Acceso a la educación superior en países nórdicos
Noviembre 21, 2019
November 20th, 2019 – Alex Usher
A couple of weeks ago, I wrote a little bit about Nordic countries and some of the trade-offs they consider in order to keep tuition fees at zero when public funding is under stress. I thought I would complement this with a piece that looked at the access side of the Nordic system, both in terms of student aid and in terms of the kinds of access challenges that exist even in a free-tuition system.
To start with student aid: a very useful report came out a couple of weeks ago from the working group for Student Aid in the Nordic Countries (ASIN), entitled Students in Nordic Countries – Study support and economics (in Danish, but Google Translate is your friend). Now in these countries, not only is tuition free but student aid is universal. No messing around with need assessment, which means not only is everyone eligible for assistance, but the amount of assistance delivered is simply a flat allowance, equal for all (in theory, anyway – by my count about a third of bachelor’s-level students in Norway, Sweden and Finland don’t receive any student aid and it’s not clear to me why, though relatively short eligibility periods – that is, the number of years one may borrow – may be one reason).
As we see in Figure 1, which shows total aid available to students for a Canadian-style 8-month period of study (the loan amounts are maximums, students are not required to take any loan at all, but it can negotiated up to that amount). What you see is that the Nordics differ significantly with respect to aid. Iceland provides the most ($16,000 per year or so), but it is all loan. Denmark is, by most measures, the most generous with $15,000 in total and roughly a 2:1 grant/loan ratio, though grant aid is taxable in Denmark and so the “net” amount may be slightly lower than that. Norway, Sweden and Finland all provide lesser amounts with loans predominating (28% in the case of Finland, 30% in Sweden and 40% in Norway).
Figure 1: Student Aid Eligibility for an 8-month study period, Nordic Countries 2018
It’s hard to compare these numbers to the Canadian experience because need assessment and provincial variation in programs means Canada doesn’t have a “typical” amount of student aid. But broadly speaking, the Swedish, Norwegian and Finnish packages look a lot like what low-income Canadian students will be getting next year, assuming the Liberals pass their proposed changes to student aid. The difference, of course, being our students pay tuition and theirs don’t.
So, this is not a bad deal, right? Free tuition, easy grants, loans, etc. Students have all their needs taken care of, so they must be really able to study hard, right? Wrong. In Norway and Iceland over two-thirds of students have some paid employment during the school year, in Denmark 62%, and in Sweden and Finland roughly half work. That’s about the same as Canada – but in most countries in the region the number of hours worked is significantly higher than the Canadian average, which is around 18 hours per week.

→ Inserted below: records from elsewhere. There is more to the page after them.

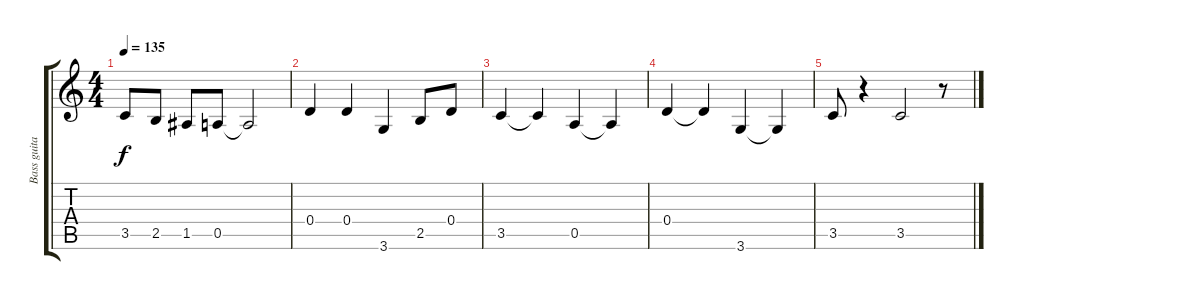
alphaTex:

\track ("Bass guitar" "Bass guita") {instrument electricbasspick}
\staff {score tabs}
\tuning (E4 B3 G3 D3 A2 E2) {hide}
\ts (4 4)
\tempo 135
\clef g2
\ks c
3.5.8{dy f} 2.5.8 1.5.8 0.5.8 0.5{t}.2 |
0.4.4 0.4.4 3.6.4 2.5.8 0.4.8 |
3.5.4 3.5{t}.4 0.5.4 0.5{t}.4 |
0.4.4 0.4{t}.4 3.6.4 3.6{t}.4 |
3.5.8 r.4 3.5.2 r.8
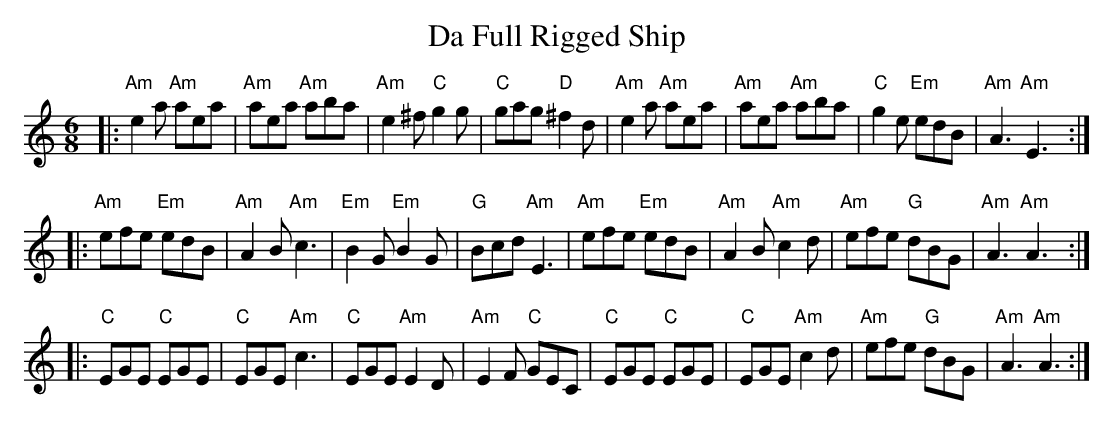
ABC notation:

X:1
T:Da Full Rigged Ship
M:6/8
L:1/8
K:Am
|:"Am"e2a "Am"aea | "Am"aea "Am"aba | "Am"e2^f "C"g2g | "C"gag "D"^f2d |\
  "Am"e2a "Am"aea | "Am"aea "Am"aba |  "C"g2e "Em"edB | "Am"A3 "Am"E3 :|
|:"Am"efe "Em"edB | "Am"A2B "Am"c3  | "Em"B2G "Em"B2G | "G"Bcd "Am"E3 |\
  "Am"efe "Em"edB | "Am"A2B "Am"c2d | "Am"efe  "G"dBG | "Am"A3 "Am"A3 :|
|: "C"EGE "C"EGE  | "C"EGE  "Am"c3  |  "C"EGE "Am"E2D | "Am"E2F "C"GEC |\
   "C"EGE "C"EGE  | "C"EGE  "Am"c2d | "Am"efe  "G"dBG | "Am"A3 "Am"A3 :|
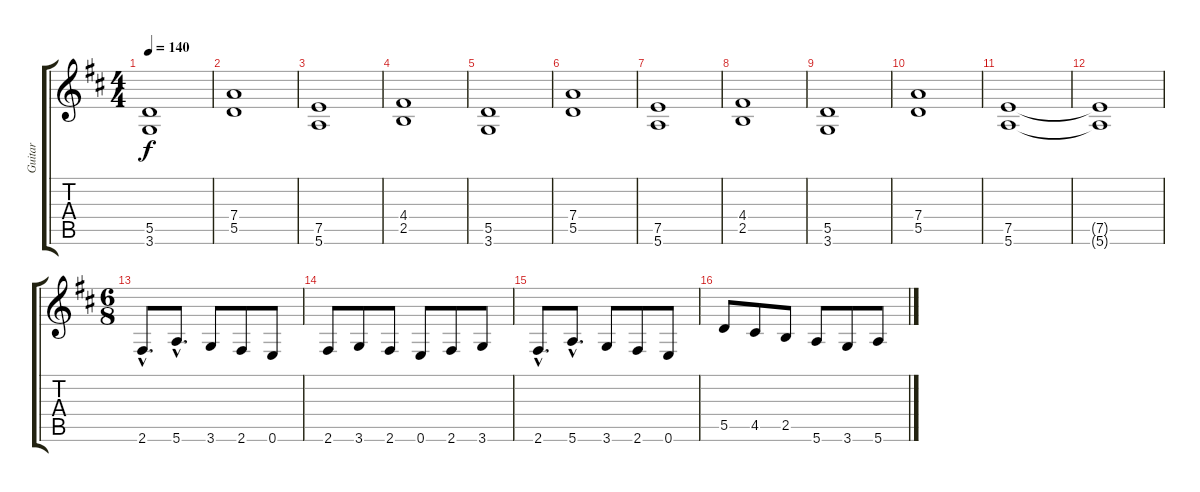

Figure 2: Median Weekly Hours Worked, Among Full-Time Students in Paid Employment
Clearly, the idea that better student aid results in more hours of studying must not be correct, and that many students may be more interested in maximizing income than in studying. But still, that money must be buying something, right? Broader access to higher education, maybe? Fairer life chances?
Wellllll, no, not really. A recent review of literature on access to higher education in Nordic countries suggests that they all have more or less the same problems we have in Canada: students from higher social capital backgrounds more likely to attend post-secondary education.  Another study suggests that while Norway and Finland have reduced inequality over the last 30 years, Sweden and Denmark have not; moreover, as in North America, the advantage held by students from more privileged backgrounds is more pronounced in prestige fields like medicine than elsewhere.
But perhaps the most startling evidence about social background comes from this 2016 paper co-authored by Nobel laureate James Heckman comparing social mobility in Denmark and the United States. It contains the chart below, which never fails to amaze.
Figure 3: Proportion of 20-34 Year-Olds in Tertiary Education, by Parental Educational Attainment
So what does free education – not just free tuition but free tuition with major amounts of grants – buy you? It’s a lot less obvious that you’d think.